Instruction: In the data below, restate exactly the lines from the one with "How Do I Rent?" to the final line, both included, but not the pictures.

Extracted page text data
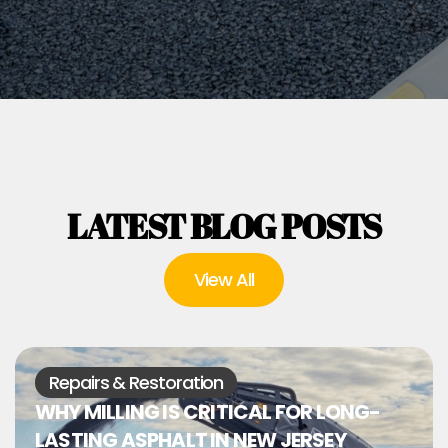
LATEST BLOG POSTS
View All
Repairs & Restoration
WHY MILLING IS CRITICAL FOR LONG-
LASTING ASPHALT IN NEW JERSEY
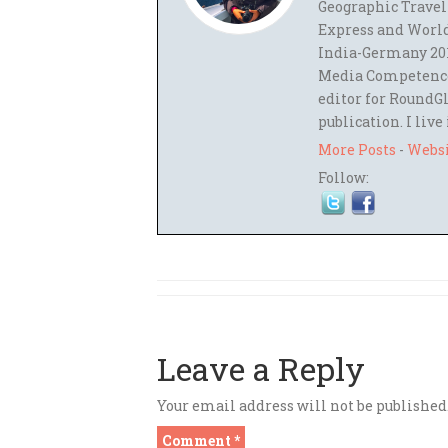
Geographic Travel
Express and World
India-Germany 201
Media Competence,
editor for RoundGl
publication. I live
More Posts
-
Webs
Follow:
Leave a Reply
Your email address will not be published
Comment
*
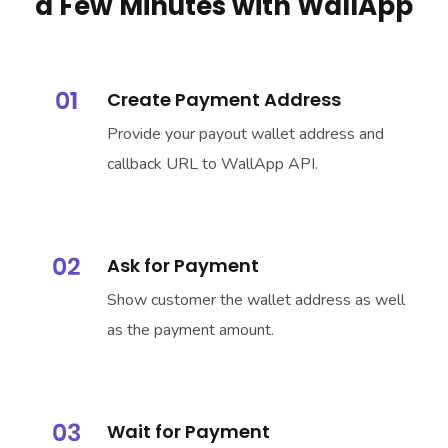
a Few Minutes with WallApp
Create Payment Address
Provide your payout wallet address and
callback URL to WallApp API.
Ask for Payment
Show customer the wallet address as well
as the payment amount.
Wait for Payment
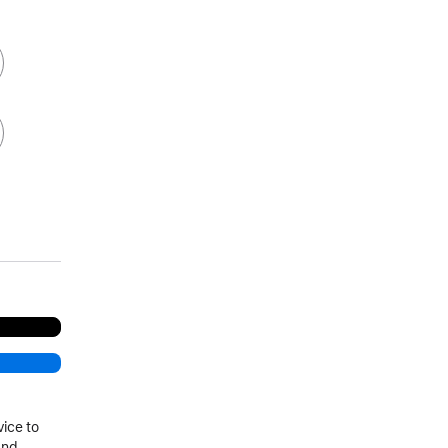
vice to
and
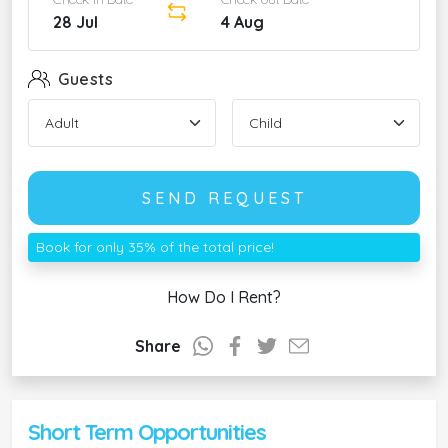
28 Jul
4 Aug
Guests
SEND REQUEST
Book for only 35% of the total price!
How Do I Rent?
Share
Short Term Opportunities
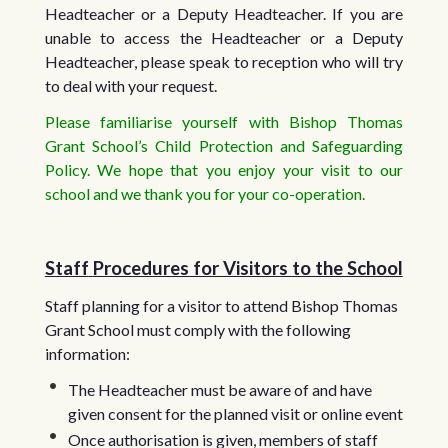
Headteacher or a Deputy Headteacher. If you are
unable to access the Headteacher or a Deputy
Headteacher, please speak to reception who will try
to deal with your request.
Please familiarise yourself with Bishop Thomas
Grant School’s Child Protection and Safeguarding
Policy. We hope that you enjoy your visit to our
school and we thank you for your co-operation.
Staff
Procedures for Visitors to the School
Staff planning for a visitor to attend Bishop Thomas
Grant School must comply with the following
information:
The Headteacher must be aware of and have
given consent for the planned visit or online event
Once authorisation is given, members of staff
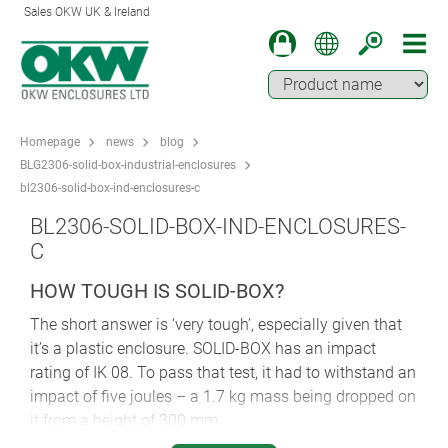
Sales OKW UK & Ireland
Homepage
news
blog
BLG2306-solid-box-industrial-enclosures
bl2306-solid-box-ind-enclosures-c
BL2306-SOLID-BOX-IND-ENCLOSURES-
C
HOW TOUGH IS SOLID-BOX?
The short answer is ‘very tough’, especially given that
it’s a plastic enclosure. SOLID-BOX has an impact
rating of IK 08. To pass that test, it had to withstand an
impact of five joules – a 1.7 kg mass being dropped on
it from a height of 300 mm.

Written answer:
How Do I Rent?
Share
Short Term Opportunities
Headteacher or a Deputy Headteacher. If you are
unable to access the Headteacher or a Deputy
Headteacher, please speak to reception who will try
to deal with your request.
Please familiarise yourself with Bishop Thomas
Grant School’s Child Protection and Safeguarding
Policy. We hope that you enjoy your visit to our
school and we thank you for your co-operation.
Staff
Procedures for Visitors to the School
Staff planning for a visitor to attend Bishop Thomas
Grant School must comply with the following
information:
The Headteacher must be aware of and have
given consent for the planned visit or online event
Once authorisation is given, members of staff
Sales OKW UK & Ireland
Homepage
news
blog
BLG2306-solid-box-industrial-enclosures
bl2306-solid-box-ind-enclosures-c
BL2306-SOLID-BOX-IND-ENCLOSURES-
C
HOW TOUGH IS SOLID-BOX?
The short answer is ‘very tough’, especially given that
it’s a plastic enclosure. SOLID-BOX has an impact
rating of IK 08. To pass that test, it had to withstand an
impact of five joules – a 1.7 kg mass being dropped on
it from a height of 300 mm.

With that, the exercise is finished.